Rewrite the lines below, changing every "video" to "audio" and leaving everything else as it is. Leave out the pictures.

++++++++++++++++++++

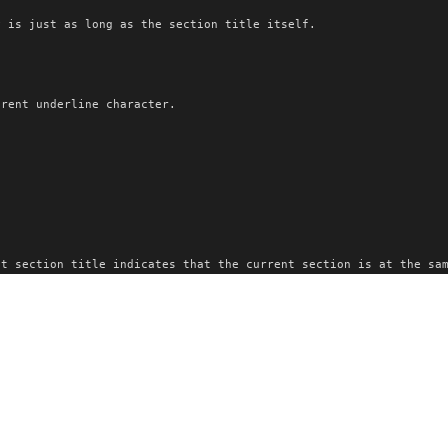
y is just as long as the section title itself.
erent underline character.
.
nt section title indicates that the current section is at the sa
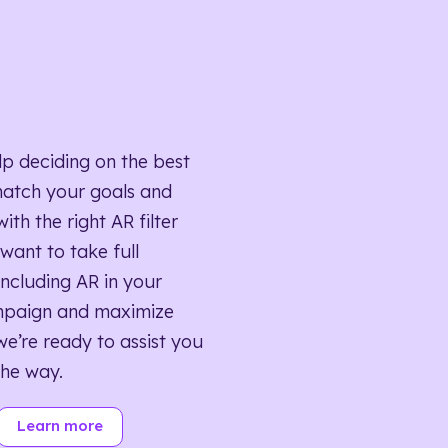
lp deciding on the best
match your goals and
ith the right AR filter
want to take full
ncluding AR in your
mpaign and maximize
we’re ready to assist you
the way.
Learn more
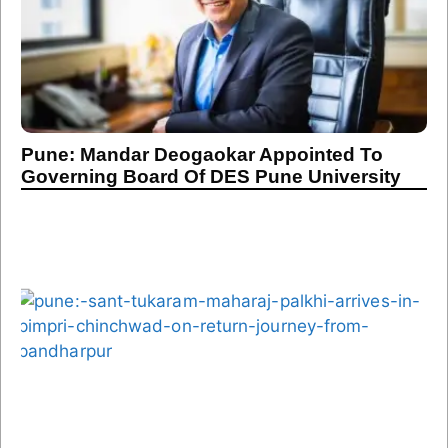
Pune: Mandar Deogaokar Appointed To
Governing Board Of DES Pune University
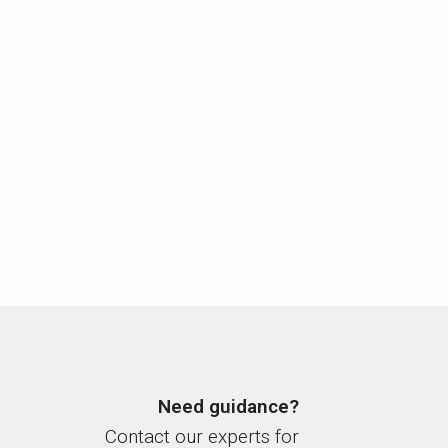
Need guidance?
Contact our experts for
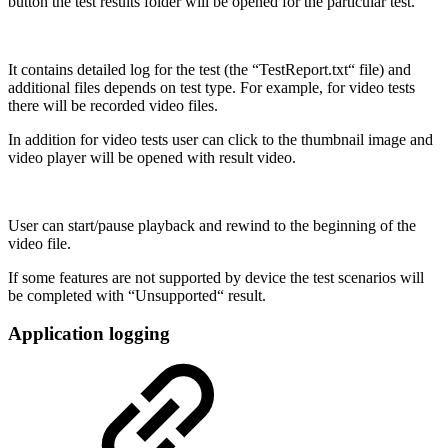
button the test results folder will be opened for the particular test.
It contains detailed log for the test (the “TestReport.txt“ file) and
additional files depends on test type. For example, for video tests
there will be recorded video files.
In addition for video tests user can click to the thumbnail image and
video player will be opened with result video.
User can start/pause playback and rewind to the beginning of the
video file.
If some features are not supported by device the test scenarios will
be completed with “Unsupported“ result.
Application logging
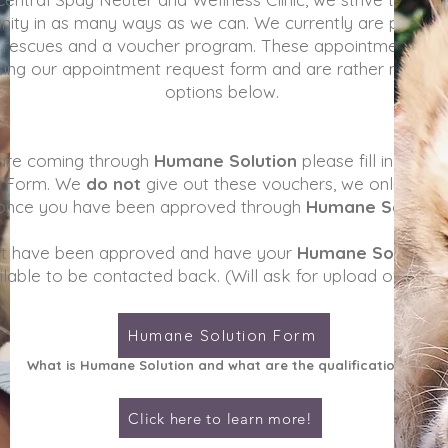
ity in as many ways as we can. We currently are partner
t rescues and a voucher program. These appointments a
ing our appointment request form and are rather made u
options below.
 are coming through
Humane Solution
please fill in the fo
t Form. We
do not
give out these vouchers, we only acce
once you have been approved through
Humane Solutio
t have been approved and have your
Humane Solution
ilable to be contacted back. (Will ask for upload of vouc
Humane Solution Form
What is H
umane Solution and what are the qualifications?
Click here to learn more!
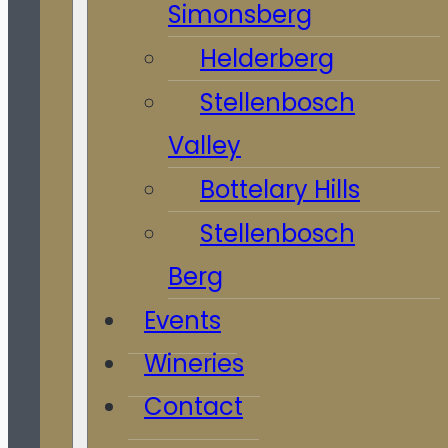
Simonsberg
Helderberg
Stellenbosch
Valley
Bottelary Hills
Stellenbosch
Berg
Events
Wineries
Contact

++++++++++++++++++++

▶ WRITTEN ANSWER:
y is just as long as the section title itself.
erent underline character.
.
nt section title indicates that the current section is at the sa
lp deciding on the best
match your goals and
ith the right AR filter
want to take full
ncluding AR in your
mpaign and maximize
we’re ready to assist you
the way.
Learn more
Pune: Mandar Deogaokar Appointed To
Governing Board Of DES Pune University
Need guidance?
Contact our experts for
button the test results folder will be opened for the particular test.
It contains detailed log for the test (the “TestReport.txt“ file) and
additional files depends on test type. For example, for audio tests
there will be recorded audio files.
In addition for audio tests user can click to the thumbnail image and
audio player will be opened with result audio.
User can start/pause playback and rewind to the beginning of the
audio file.
If some features are not supported by device the test scenarios will
be completed with “Unsupported“ result.
Application logging
ity in as many ways as we can. We currently are partner
t rescues and a voucher program. These appointments a
ing our appointment request form and are rather made u
options below.
 are coming through
Humane Solution
please fill in the fo
t Form. We
do not
give out these vouchers, we only acce
once you have been approved through
Humane Solutio
t have been approved and have your
Humane Solution
ilable to be contacted back. (Will ask for upload of vouc
Humane Solution Form
What is H
umane Solution and what are the qualifications?
Click here to learn more!
Simonsberg
Helderberg
Stellenbosch
Valley
Bottelary Hills
Stellenbosch
Berg
Events
Wineries
Contact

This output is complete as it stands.